Iceland fuses the best of both worlds. It is a country that treasures and celebrates its cultural traditions and history whilst championing an innovative and forward-thinking mentality within its society.
If you’re heading to our little Nordic island, we thought we’d give you a quick insight into more of our culture and customs. Just so you’re prepared!
One of our biggest cultural events here in Iceland is þorrablót (Thorrablot). It begins every year on the first Friday after January the 19th and is a midwinter celebration that began as a time of sacrifice to the Pagan Gods.
It’s a pretty old tradition! Basically, we just eat a whole lot of traditional Icelandic food. You might be grossed out by a lot of it, which includes hákarl, which is rotten shark meat (our English visitors think it tastes like Stilton cheese!), and svið, otherwise known as boiled sheep heads. Give it a go anyway, just to say you have!
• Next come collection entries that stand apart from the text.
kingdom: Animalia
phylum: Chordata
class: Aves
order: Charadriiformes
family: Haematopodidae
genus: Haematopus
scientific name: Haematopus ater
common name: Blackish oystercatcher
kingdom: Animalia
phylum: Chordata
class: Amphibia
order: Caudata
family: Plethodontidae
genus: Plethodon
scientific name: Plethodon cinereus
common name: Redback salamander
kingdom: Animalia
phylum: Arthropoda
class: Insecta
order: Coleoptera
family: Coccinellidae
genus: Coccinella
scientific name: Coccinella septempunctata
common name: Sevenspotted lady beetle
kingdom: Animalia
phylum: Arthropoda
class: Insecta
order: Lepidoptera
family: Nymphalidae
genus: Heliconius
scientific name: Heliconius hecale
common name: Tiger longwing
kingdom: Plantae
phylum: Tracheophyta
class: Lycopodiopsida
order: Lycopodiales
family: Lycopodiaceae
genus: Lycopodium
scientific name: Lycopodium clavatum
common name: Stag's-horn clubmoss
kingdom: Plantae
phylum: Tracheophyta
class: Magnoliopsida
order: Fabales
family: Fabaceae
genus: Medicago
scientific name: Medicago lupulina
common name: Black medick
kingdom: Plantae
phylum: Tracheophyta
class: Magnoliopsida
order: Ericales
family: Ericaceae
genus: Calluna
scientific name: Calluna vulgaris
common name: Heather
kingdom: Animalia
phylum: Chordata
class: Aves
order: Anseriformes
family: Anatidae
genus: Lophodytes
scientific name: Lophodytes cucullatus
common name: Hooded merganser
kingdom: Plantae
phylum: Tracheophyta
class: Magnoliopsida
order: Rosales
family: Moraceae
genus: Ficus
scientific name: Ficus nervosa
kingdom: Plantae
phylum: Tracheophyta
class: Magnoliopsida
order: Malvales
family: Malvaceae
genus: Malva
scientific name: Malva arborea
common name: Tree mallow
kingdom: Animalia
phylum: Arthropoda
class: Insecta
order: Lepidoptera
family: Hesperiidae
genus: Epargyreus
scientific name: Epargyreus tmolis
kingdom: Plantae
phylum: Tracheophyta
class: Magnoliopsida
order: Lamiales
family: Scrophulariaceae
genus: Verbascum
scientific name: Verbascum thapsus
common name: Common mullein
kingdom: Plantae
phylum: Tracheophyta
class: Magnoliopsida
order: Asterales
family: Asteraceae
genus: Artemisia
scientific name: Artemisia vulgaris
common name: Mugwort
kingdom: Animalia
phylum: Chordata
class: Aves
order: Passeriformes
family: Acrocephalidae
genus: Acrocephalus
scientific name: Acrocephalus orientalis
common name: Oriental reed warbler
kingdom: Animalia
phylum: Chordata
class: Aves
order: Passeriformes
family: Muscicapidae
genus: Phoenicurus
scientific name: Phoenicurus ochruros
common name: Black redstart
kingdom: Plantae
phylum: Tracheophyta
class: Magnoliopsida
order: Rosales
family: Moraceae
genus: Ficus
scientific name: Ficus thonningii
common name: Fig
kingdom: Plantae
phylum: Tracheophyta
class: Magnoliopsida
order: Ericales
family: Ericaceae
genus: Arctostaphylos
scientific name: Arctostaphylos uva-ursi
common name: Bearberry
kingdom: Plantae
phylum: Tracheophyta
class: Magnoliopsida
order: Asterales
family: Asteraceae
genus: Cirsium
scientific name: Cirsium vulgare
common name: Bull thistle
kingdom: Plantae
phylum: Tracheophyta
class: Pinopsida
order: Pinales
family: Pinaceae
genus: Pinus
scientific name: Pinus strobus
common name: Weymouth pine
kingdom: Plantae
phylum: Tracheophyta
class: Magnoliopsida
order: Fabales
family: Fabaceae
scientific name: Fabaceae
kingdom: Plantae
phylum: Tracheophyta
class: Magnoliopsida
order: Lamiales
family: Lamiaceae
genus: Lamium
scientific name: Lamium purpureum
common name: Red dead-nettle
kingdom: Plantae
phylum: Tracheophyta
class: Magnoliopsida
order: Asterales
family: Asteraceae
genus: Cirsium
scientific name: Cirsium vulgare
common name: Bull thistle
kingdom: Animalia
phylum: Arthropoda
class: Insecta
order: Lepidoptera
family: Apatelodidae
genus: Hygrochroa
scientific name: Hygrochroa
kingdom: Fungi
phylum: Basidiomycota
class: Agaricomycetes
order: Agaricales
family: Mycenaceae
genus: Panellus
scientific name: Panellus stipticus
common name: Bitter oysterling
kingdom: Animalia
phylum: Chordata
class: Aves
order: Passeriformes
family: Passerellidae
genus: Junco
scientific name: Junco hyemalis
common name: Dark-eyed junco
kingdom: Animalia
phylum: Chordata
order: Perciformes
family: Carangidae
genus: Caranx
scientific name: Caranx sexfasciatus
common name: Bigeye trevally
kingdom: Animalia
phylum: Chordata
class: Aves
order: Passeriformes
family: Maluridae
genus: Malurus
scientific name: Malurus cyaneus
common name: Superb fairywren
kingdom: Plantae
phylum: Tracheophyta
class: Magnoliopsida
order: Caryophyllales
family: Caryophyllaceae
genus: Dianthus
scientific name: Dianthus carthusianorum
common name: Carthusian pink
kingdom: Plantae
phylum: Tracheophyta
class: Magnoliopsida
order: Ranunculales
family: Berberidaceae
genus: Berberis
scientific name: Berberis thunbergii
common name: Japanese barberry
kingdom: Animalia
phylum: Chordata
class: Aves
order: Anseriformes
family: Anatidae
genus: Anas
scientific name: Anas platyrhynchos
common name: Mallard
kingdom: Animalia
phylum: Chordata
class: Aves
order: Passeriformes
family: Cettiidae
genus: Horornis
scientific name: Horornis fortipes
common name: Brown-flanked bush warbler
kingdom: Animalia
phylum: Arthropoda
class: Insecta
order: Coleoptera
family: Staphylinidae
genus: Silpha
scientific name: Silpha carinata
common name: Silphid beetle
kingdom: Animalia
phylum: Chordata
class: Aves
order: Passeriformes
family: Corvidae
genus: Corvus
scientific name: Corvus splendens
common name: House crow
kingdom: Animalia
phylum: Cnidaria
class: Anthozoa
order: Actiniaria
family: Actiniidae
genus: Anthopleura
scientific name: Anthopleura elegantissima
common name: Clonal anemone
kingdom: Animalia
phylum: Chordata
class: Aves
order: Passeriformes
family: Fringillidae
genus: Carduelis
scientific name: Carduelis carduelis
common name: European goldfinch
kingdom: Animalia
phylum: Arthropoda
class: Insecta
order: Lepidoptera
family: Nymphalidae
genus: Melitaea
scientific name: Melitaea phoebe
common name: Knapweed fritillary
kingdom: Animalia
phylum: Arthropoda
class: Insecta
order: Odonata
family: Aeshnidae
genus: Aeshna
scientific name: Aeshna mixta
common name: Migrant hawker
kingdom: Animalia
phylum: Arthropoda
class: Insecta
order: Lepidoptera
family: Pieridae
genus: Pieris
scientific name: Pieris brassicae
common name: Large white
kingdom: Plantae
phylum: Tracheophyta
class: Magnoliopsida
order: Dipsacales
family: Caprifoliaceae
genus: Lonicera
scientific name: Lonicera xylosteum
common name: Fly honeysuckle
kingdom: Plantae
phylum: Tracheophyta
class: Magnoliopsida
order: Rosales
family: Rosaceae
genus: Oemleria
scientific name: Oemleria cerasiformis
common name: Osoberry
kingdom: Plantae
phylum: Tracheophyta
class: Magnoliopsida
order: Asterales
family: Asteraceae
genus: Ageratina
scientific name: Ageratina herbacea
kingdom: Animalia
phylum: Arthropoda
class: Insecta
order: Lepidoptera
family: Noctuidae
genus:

No Alcohol in Normal Shops
We knew we had to pop this one in simply because of the number of confused travellers we speak to about it. We do sell alcohol – we’re sure you’ll be relieved to hear! – but we don’t sell it in normal supermarkets or grocery stores. You can only buy it from specific state-owned liquor stores. If you’re having trouble finding one, just ask us! Trust us, we know where they are. But it’s much cosier in the Base Camp bar anyway and that’s where you will make plenty of new friends!
When it comes to Christmas in Iceland, we’re not content with just one Father Christmas – oh no, we needed many more. That’s why we have thirteen! The Jol Lads, as we affectionally call them, are all quite naughty, which explains why they’re called things like ‘Door Slammer’ and ‘Bowl Licker’. In the 13 days before Christmas, kids across Iceland pop a shoe up on their window and every morning one of the 13 Yule Lads will leave them a treat.
Babies Sleeping Outside
A lot of people who visit Iceland are completely freaked out by babies napping outside, but don’t be! It’s totally normal to see a pram outside a shop or café with a little snoozing baby inside. As our crime rate is so low, parents don’t worry about things like that. It’s just part of our day to day life – even in sub-zero temperatures, the babies are fine outside! It’s not cruel, they’ll be all wrapped up and very happy.
It’s All First Names
Last names aren’t at all important over here. Unlike other countries where it’s polite to greet people by saying Mrs or Monsieur or whatever your country says, followed by the last name of that person, here everyone goes by their first name. This is because last names are just your parent’s name followed by either son or daughter, so we don’t really bother! Greet us by our first names and we’ll be happy!